After they’ve been cleaned, sanitized and protected, store your shears in a protective case, with a soft, absorbent lining that will help keep the shears from moisture and environmental factors. The shears should have their own compartment in the storage case, and you should never store your shears loosely with other implements. If the shears and other tools are allowed to knock against each other, you run the risk of damaging the blades, marring the cutting edge, or misaligning the shears. Store the case in a location that will remain dry.
#3 – I will remember that my shears are valuable.
One of the most heartbreaking stories I heard upon entering the hairstyling world was of a co-worker who graduated beauty school shortly before I did and whose parents had given her some beautiful (and beautifully expensive) shears as a graduation gift. She was so proud of them and showed them off frequently, telling the sweet story of their provenance. Unfortunately, the salon in which she was working was burglarized, and the drawer of her workstation was prised open (it WAS locked) and her shears were taken, along with the shears of another stylist who had left their shears on premises. Little else was taken.

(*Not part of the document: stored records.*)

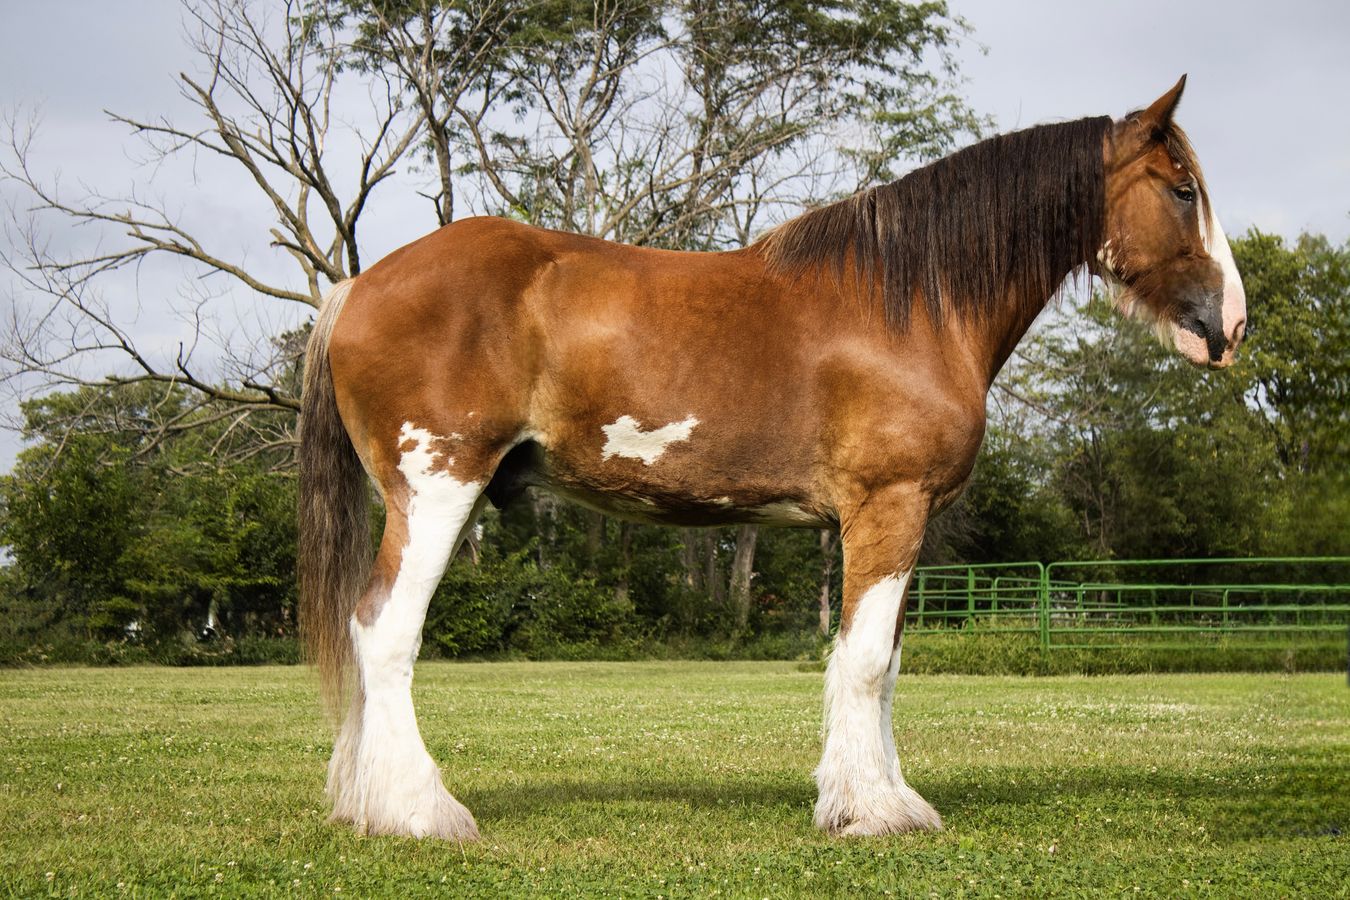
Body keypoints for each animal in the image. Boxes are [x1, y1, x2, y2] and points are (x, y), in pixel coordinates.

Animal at [297, 76, 1246, 840]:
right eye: (1182, 188)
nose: (1229, 326)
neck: (916, 304)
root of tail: (357, 286)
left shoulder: (899, 522)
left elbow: (888, 666)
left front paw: (886, 798)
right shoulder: (886, 507)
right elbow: (862, 664)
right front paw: (870, 813)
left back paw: (365, 803)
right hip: (437, 487)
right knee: (384, 631)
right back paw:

The fact is that most criminals who would think of burglarizing a salon know enough to know that the stylists’ scissors are usually the single most valuable piece of equipment. They are imminently portable and concealable, and if you have the right buyer available, can be a lucrative target for theft. Of course, this burglary was very likely the result of someone who knew the situation and took advantage, but you never know when you might be in the same boat.
Because of the portable nature of shears (even in a typical case) many stylists simply pack their shears up and keep them on hand wherever they go. The cases usually keep the shears safe in a purse, bag or pocket, and the stylist has the added benefit of knowing that he or she can ply their trade at a moment’s notice.
The above tips are all really common sense: use them for their proper purpose, keep them clean and protected, and treat them as the valuables they are. Remember that your shears are the cornerstone of your livelihood. If you treat them right, they do the same for you.